### [Given instruction]
Reproduce verbatim the stretch of the records below from the line containing "scientific name: Dendropsophus nanus" through the line containing "family: Ostreidae", both included.

----- The records

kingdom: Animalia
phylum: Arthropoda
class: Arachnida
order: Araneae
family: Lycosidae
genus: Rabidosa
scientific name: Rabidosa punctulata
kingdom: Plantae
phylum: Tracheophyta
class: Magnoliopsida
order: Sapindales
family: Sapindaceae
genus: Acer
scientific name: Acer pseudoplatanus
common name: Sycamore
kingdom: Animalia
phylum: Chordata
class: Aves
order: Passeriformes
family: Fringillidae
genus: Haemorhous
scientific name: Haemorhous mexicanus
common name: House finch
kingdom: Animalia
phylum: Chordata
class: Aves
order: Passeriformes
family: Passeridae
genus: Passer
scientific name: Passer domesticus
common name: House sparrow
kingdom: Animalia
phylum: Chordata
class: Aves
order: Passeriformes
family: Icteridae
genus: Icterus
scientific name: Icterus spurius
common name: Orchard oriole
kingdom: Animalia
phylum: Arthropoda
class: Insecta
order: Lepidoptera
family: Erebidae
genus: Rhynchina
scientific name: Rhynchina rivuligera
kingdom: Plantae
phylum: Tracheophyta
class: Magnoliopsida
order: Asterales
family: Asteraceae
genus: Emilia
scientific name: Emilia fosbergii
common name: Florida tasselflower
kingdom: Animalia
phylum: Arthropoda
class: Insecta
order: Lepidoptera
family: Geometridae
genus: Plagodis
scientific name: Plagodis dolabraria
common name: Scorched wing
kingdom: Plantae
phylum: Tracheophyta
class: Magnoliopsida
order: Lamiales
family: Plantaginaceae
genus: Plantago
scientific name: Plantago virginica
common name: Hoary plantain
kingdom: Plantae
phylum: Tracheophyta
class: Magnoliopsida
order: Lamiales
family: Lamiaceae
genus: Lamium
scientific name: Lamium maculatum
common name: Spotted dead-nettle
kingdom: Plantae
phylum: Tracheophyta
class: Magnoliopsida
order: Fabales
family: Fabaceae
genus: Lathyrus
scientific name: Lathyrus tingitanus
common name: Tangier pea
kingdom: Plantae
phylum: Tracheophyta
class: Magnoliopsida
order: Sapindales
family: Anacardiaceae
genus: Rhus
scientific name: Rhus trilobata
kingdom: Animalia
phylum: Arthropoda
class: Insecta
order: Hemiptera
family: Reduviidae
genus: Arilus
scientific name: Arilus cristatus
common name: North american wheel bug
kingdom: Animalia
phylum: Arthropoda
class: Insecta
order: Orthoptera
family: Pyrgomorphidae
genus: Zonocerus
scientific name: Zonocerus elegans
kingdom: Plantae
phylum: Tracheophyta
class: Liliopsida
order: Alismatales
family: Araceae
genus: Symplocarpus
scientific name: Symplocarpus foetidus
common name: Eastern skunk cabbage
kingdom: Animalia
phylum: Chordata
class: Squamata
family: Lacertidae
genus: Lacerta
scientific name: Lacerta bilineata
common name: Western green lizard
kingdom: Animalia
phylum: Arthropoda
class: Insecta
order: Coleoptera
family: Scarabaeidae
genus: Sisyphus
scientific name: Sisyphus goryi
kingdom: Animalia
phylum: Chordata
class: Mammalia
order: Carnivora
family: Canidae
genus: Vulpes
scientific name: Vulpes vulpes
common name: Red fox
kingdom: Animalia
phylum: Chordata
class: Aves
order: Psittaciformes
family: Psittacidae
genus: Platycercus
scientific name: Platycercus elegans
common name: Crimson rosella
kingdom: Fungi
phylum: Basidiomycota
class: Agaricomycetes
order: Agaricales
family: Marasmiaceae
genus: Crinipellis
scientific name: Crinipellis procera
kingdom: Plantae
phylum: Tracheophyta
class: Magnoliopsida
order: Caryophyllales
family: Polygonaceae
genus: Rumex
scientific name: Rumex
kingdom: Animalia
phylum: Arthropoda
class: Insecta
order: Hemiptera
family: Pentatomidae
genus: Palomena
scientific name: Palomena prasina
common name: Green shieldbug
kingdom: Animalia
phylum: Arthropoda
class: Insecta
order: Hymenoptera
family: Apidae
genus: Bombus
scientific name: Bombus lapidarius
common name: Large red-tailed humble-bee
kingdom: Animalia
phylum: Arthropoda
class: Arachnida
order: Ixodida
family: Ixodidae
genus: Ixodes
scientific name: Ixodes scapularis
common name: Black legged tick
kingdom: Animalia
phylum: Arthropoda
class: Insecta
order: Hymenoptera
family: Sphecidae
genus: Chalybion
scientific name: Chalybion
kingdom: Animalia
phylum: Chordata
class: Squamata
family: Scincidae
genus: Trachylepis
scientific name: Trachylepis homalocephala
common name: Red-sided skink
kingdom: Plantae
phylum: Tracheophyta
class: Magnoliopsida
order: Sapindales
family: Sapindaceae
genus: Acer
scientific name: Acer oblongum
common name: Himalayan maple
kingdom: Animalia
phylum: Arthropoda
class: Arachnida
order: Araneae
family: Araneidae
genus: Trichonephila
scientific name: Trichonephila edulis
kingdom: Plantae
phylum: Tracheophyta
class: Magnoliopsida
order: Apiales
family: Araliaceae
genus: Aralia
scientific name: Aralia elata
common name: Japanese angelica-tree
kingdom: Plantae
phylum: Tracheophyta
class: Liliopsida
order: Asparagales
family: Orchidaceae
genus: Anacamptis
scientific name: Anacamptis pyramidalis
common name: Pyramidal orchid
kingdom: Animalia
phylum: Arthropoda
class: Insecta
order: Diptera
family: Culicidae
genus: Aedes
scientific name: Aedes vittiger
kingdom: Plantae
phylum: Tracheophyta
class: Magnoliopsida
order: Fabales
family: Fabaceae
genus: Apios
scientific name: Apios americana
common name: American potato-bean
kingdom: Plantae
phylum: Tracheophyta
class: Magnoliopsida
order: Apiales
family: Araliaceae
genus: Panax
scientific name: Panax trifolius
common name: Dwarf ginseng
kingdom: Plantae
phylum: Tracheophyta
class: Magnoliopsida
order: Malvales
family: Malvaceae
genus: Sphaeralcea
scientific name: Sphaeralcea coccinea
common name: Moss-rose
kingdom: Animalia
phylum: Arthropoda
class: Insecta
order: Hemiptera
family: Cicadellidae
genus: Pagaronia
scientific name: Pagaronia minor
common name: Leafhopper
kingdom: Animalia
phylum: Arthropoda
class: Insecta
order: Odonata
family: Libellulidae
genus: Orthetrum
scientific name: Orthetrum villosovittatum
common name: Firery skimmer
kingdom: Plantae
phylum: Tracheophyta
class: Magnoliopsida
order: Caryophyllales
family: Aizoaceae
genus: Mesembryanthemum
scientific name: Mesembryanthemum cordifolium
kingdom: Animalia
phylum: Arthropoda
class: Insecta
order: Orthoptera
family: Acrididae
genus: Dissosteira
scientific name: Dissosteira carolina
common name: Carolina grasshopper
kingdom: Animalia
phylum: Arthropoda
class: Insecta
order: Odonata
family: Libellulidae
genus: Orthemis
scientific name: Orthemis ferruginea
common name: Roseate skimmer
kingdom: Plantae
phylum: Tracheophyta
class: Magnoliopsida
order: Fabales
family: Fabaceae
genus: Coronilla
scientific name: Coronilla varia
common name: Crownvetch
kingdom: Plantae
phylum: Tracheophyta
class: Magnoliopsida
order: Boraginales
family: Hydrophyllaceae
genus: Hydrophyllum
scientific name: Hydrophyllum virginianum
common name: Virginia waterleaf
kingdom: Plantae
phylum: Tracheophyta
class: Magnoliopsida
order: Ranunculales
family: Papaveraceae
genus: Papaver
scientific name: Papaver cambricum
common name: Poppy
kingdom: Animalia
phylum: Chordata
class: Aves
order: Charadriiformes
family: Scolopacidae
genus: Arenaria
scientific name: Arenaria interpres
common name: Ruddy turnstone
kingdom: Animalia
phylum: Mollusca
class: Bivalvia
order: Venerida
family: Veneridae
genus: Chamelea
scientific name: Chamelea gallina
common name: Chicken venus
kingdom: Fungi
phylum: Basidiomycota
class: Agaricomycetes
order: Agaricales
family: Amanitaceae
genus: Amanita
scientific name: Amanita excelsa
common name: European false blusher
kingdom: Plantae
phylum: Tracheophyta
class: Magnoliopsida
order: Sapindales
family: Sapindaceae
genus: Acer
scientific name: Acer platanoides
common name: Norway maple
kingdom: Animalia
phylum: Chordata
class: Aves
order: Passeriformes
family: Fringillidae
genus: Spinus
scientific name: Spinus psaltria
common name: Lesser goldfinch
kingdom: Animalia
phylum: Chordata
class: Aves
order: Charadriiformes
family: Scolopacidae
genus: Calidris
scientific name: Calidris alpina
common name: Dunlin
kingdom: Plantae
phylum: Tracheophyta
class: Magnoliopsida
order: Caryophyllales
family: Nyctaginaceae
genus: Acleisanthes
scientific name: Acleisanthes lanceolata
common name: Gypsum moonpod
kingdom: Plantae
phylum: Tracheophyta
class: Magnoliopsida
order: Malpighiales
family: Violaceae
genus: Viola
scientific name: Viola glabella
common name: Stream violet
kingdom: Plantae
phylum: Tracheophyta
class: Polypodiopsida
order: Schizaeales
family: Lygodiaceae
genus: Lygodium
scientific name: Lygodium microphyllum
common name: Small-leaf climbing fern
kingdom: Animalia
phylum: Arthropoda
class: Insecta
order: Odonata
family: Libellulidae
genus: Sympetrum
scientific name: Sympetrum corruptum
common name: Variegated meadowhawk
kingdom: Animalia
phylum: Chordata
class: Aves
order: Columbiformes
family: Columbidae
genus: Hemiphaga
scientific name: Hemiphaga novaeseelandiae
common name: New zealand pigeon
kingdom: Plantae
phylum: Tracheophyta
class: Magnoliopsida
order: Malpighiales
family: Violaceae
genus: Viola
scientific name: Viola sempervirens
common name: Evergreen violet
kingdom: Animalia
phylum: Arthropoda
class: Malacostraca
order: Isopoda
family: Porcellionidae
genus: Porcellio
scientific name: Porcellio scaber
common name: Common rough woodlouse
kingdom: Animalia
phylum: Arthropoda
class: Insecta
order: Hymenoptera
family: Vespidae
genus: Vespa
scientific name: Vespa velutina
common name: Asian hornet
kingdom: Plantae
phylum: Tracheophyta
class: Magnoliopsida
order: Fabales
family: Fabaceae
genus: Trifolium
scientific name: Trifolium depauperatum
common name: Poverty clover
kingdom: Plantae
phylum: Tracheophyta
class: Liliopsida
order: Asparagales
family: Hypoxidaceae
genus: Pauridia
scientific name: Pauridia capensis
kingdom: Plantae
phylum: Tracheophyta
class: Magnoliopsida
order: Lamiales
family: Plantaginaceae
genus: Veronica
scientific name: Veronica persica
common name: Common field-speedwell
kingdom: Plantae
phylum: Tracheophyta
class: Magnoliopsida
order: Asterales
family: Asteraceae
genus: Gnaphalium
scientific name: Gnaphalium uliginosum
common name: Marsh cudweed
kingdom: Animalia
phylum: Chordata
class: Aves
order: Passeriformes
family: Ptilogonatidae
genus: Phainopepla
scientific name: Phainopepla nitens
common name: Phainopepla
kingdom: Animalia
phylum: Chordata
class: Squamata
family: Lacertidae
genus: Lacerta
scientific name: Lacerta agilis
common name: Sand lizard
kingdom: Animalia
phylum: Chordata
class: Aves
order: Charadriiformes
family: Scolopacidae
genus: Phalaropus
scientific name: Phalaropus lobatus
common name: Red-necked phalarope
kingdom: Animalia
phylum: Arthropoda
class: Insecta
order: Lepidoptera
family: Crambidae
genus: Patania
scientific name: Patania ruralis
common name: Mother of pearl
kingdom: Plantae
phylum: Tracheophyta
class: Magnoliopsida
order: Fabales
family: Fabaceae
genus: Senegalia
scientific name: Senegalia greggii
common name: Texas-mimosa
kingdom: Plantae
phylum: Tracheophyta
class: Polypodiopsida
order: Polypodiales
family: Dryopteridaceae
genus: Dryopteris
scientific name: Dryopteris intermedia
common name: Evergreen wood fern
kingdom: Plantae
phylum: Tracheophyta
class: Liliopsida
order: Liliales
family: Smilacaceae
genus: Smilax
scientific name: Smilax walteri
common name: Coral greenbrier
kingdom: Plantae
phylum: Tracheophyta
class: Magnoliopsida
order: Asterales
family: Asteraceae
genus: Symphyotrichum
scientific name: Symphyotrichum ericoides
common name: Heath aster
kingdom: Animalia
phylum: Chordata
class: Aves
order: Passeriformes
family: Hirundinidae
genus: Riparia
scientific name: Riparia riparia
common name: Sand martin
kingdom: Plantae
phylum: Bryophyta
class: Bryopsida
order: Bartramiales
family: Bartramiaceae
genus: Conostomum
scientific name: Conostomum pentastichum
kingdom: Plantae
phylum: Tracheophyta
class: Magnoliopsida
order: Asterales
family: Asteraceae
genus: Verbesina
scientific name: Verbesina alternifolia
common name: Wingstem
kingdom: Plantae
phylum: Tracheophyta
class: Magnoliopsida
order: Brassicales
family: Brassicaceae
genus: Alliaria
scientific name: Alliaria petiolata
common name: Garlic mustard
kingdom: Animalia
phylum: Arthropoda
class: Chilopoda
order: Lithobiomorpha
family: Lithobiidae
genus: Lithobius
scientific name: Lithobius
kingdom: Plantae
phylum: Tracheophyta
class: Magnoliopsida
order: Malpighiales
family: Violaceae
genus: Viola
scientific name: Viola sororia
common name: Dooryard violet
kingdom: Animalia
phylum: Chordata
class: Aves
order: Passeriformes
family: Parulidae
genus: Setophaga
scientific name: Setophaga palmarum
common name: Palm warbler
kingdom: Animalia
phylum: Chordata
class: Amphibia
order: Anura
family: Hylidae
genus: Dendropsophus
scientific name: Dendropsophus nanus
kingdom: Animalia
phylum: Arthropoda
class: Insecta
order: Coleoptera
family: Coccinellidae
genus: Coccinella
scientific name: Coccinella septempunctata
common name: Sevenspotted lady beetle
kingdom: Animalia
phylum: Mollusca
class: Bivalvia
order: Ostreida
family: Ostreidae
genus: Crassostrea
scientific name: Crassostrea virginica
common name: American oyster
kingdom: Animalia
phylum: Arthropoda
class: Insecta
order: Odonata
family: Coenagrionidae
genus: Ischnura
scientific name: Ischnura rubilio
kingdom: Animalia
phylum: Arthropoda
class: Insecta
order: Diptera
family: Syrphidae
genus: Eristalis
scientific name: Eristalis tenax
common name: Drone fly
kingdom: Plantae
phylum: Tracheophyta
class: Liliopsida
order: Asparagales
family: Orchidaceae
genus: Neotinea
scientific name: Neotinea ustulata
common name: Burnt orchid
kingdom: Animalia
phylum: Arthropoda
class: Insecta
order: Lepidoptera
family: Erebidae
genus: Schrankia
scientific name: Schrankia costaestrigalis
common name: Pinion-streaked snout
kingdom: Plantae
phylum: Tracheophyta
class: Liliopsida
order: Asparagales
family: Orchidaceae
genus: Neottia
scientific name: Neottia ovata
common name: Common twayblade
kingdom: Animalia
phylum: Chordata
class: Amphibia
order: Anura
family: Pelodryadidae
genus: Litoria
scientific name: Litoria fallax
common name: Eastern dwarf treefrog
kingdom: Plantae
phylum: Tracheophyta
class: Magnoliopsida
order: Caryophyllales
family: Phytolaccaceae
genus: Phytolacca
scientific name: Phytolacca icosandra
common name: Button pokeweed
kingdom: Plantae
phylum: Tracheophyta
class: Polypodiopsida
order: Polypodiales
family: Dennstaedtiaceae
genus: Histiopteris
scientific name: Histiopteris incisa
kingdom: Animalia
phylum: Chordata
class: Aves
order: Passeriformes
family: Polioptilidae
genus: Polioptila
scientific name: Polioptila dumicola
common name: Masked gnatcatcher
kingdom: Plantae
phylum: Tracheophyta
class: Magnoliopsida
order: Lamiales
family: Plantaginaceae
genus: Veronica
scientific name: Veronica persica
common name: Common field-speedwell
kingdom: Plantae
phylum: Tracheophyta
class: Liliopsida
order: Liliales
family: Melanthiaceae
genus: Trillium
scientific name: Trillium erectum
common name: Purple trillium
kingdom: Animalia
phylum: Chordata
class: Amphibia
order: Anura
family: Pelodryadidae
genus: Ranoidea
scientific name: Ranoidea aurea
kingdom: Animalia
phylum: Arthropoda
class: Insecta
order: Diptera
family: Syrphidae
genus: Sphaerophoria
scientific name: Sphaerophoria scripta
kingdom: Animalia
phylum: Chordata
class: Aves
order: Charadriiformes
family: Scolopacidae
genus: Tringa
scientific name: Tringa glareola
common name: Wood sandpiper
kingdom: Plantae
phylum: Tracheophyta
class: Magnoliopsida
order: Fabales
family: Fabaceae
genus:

----------

### [Answer for the task]
scientific name: Dendropsophus nanus
kingdom: Animalia
phylum: Arthropoda
class: Insecta
order: Coleoptera
family: Coccinellidae
genus: Coccinella
scientific name: Coccinella septempunctata
common name: Sevenspotted lady beetle
kingdom: Animalia
phylum: Mollusca
class: Bivalvia
order: Ostreida
family: Ostreidae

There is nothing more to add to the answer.